4.1 Adjustable Human-Agent Working Agreements
Our first example focuses on the enabling of making adjustable working agreements between humans and agents to establish the required adaptability of the teamwork. This pattern aims to overcome a common problem present in most modern SCADA systems (Supervisory Control And Data Acquisition), where either the system behaves fully autonomously, or where the full control is allocated to the human. Using an agent and this design pattern, a third option is introduced which supports dynamic and adaptive human-agent (sub)task allocation (i.e., the SCADA system is evolving into a HART system). For specific work contexts, the human can set agreements with the agent on how the tasks will be allocated.
4.2 Transfer from Distant to Co-location
The second design pattern aims at providing a solution for the problem that human control has some context requirements which must be fulfilled before control can be passed to the human. One of these context requirements is spatial location. For example, when the system operates in fully autonomous mode, and a problem occurs, the human operator should be able to make it back to the workstation within a certain time limit.

________________________

Task requirements: Extend the passage on human-agent teaming design patterns, picking up right after its final sentence.

Material provided:
________________________

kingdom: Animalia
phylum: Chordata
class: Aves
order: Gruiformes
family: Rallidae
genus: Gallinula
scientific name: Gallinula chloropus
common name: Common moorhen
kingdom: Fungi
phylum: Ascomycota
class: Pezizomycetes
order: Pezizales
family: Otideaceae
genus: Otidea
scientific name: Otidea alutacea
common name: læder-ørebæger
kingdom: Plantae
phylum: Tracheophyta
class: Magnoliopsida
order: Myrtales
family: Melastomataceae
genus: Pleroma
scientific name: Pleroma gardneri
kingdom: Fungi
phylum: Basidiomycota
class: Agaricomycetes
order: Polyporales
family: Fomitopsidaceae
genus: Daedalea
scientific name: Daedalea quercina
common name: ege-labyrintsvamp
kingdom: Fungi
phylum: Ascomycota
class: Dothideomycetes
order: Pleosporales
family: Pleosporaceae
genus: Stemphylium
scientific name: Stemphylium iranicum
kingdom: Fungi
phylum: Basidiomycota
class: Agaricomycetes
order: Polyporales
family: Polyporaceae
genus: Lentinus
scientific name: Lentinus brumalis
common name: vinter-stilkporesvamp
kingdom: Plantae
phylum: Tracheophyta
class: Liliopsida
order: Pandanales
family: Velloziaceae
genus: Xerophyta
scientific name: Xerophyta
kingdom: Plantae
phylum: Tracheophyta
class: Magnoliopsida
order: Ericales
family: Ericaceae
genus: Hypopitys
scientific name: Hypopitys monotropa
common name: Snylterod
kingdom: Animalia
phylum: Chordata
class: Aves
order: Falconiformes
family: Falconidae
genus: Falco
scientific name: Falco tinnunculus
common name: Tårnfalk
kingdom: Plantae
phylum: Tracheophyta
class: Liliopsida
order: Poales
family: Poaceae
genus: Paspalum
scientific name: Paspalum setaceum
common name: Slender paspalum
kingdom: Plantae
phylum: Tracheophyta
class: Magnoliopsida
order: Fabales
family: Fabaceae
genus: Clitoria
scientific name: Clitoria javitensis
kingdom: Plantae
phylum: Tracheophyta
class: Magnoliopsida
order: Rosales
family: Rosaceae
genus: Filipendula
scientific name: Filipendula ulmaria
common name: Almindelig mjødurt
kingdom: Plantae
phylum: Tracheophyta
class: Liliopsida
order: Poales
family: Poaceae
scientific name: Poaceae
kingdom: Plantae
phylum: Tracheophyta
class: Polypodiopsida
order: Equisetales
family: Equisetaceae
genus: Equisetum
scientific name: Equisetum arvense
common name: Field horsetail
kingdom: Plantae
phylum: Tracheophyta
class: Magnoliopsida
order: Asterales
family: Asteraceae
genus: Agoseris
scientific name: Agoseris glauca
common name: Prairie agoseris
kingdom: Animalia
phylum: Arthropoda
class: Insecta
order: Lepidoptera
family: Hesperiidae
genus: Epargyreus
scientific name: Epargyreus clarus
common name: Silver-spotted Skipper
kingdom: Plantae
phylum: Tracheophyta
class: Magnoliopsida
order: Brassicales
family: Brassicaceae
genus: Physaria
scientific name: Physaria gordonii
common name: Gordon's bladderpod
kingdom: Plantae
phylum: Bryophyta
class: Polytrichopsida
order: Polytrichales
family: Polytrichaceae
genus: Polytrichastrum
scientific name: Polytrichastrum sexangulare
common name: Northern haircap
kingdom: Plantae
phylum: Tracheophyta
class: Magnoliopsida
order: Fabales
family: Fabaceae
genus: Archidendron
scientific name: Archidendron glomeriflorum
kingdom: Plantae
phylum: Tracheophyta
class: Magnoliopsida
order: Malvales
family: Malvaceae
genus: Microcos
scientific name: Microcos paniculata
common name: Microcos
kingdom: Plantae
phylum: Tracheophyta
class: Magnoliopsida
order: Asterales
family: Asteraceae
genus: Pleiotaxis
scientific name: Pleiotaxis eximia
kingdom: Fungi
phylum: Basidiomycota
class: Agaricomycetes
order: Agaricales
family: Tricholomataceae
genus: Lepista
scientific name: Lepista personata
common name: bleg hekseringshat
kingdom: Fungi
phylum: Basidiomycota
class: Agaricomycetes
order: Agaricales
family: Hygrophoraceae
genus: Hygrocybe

________________________

Answer to the problem:
4.3 Management of Interaction Processes
The interaction design patterns such as the ones described above have been designed to realize sensible human-agent interaction by themselves. This does not guarantee that the human can cope with multiple interactions running simultaneously. The third design pattern that we will discuss aims to solve that problem.
5 Conclusions
Integrating cognitive agents and robots into teams that operate in high-demand situations involves mutual and context-dependent behaviors of the human and agent/robot team-members. Figure 1 shows the concept of Human-Agent-Robot Teamwork (HART), encompassing agent- and ontology-mediated human-robot collaboration in order to establish adaptive teamwork. We propose a cognitive engineering method that includes the development of Interaction Design patterns for such systems as re-usable, theoretically and empirically founded, design solutions. These patterns are used to explicate and share HART research and development results. In this way, a pattern for making working agreements has been constructed and tested. For establishing adequate human supervision of the delegated tasks, an approval-request pattern was constructed, and for anticipating required colocation actions, a vicinity-advice patterns was constructed. These patterns can be instantiated for different use cases and into specific interaction designs, in order to realize the required adaptive human-robot teamwork.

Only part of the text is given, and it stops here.